提供文章:
= = = =
踏進由荷李活道已婚警察宿舍活化而成的「PMQ元創方」,約翰百德(John Batten)立刻緊皺雙眉。「這裏跟原來的保育項目差天共地,變得不堪入目。」他對端傳媒記者嘆息。
57歲的約翰在1992年初從澳洲移居香港,英語已聽不出半點濃重的澳洲口音,反倒偶爾會以廣東話說出地名和人名。居港24年,他自言「香港是我家」,熟悉中西區街頭巷尾的舊社區,更有份成立「中西區關注組」,致力保育本港歷史建築包括「PMQ元創方」,比不少本地人更關注這個地方的過去與將來。
在約翰來港的90年代,這個小城曾被譽為「東方之珠」。但他發現,近年香港陷入急速變化——2014年雨傘運動、2015年政改爭議、2016年旺角騷亂。2016年11月7日,新一波變動洶湧而至:全國人民代表大會常務委員會,就立法會宣誓風波,通過對香港《基本法》第104條釋法,釐定宣誓形式和態度等,引起社會對香港前景的激烈討論。
約翰一直留意有關釋法的新聞,說到近年政治爭拗愈趨熾熱,原本滔滔不絕的他突然遲疑起來:「我真的不知道,現在的情況是一片混亂。」
在他看來,香港過去的活力和生機,已變成今日的「戾氣和悲觀」。
十年多,政府摧毀了許多香港可愛之處
一次又一次,政府都沒有好好正視這些警號,然後導致了什麼?我們進入了一個很愚蠢的討論,人們乾脆要求獨立。
約翰現時是國際藝評人協會香港分會主席,並創辦了全港最大藝術慈善活動Hong Kong ArtWalk。
他憶述1992年初來港時,正值1989年民運過後,部分香港市民看淡回歸,形成一股移民潮。縱然如此,當年的香港,在約翰眼中仍然充滿活力和生機:「當時乘巴士經過彌敦道,車窗外滿街掛着霓虹燈,霓虹燈就在巴士頂上懸掛,整個城市規劃讓我感受到活力!」
「政府這十年來摧毀許多我們珍而重之的東西,香港可愛之處。」從霓虹燈到舊建築、從自由民主到政制法治,約翰看來,香港政府總是對市民的訴求視而不見,終於將社會一步步推往極端:「2003年7月1日大遊行,人們表達對自由限制的不滿;2006年拆毀舊天星碼頭,人們表達對過度發展的不滿;直到前年雨傘運動,人們要求真普選、反對中國意識形態滲入。但一次又一次,政府都沒有好好正視這些警號,然後導致了什麼?我們進入了一個很愚蠢的討論,人們乾脆要求獨立。」
= = = =
提供資料:

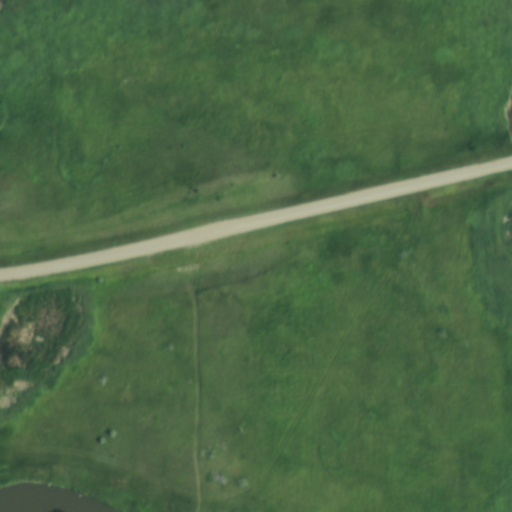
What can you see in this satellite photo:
= = = =
簡短練習 A:
根據關於約翰百德的文章,約翰於哪一年從澳洲移居香港?
簡短練習 B:
接續關於約翰百德的文章,從其最後一句之後往下寫。
上列各行與此無關。

書面作答 A:
1992年初。

書面作答 B:
但約翰始終認為,港獨主張不切實際,也難以引起具思考性的辯論。他精準地指出:「人大釋法的結果,不是單單要針對兩位議員,而是要向所有香港人發出明確訊息,表明獨立的底線碰不得!」
那在他看來,釋法是否反映香港失去高度自治?約翰認為,人大釋法的法律理據含糊,現時應先觀察香港法院如何面對風波,不能就此定論「香港司法已死」。
對司法制度仍有信心,但對於文化及藝術界,約翰倒是覺得前路灰暗。「如果社會接收到的訊息,是港獨的議題不能碰,文化及藝術界或會陷入更嚴重的自我審查。」
2016年4月,構想香港前景、包括獨立和自決等政治敏感議題的獨立電影《十年》,入圍香港電影金像獎名單,內地因而封殺電影頒獎禮;當《十年》奪下「最佳電影」一獎後,香港業界部分人士不滿,要求改革評選機制。
亞洲協會香港中心原定近日放映兩傘運動紀錄片《撐傘》(Raise the Umbrellas),協會卻在11月初、紀錄片放映前兩周臨時取消活動。協會表示,考慮到映後分享會只邀請到泛民主派講者出席,有違協會無黨無派的背景,才取消放映。
約翰認為,文化及藝術界顧慮到聲譽、資金、市場和跟政府的關係,往往在政治議題上選擇沉默。飽覽藝術展覽的他,對雨傘運動中的旺角「民主牆」難以忘懷:「旺角民主牆上,你看到人們寫下不同的社會問題,旺角街頭巷尾也有激烈的辯論。」但這些「藝術」,業界卻沒有參與,「本地文化及藝術界必須更敢於表態,更敢於表達對民主、自由的追求!」
生意如常,靜觀其變
北京必然理解到,香港憑着國際化制度才得以成為舉足輕重的金融中心,所以才一直賦予香港較其他城市更為特別的管治權,所以不會輕易動搖香港市場。
根據政府數字,2015年有約62萬名外籍人士居港,其中在2011年最新一次統計人口資料裏,英國、美國、加拿大和澳洲人總共有55797人。
本港的全球金融中心指數,一直在亞洲首屈一指,曾跟倫敦與紐約並稱「紐倫港」。不少外籍人士正是看準香港既可作為進入內地市場的跳板,同時又有獨立商業和司法制度而來港發展的,英國人Paul Gardner就是其中之一。
Paul Gardner今年41歲,2014年初從倫敦來港成立會計師樓,短短兩年多,生意已快速從香港發展至新加坡。站在位於中環的會計師樓,眺望窗外的舊中區警署歷史建築群,Paul坦言他不完全熟悉香港殖民地歷史,但香港司法跟從英國,擁有完善而國際化的商業制度,正是吸引他來港的原因。
而早在決定來港時,Paul Gardner已知道香港有「50年限期」,預料到制度會循序漸進改變。正因早有心理準備,即使得悉人大釋法,他也選擇「靜觀其變」,認為不會因一次釋法,香港國際金融基石就盡毀。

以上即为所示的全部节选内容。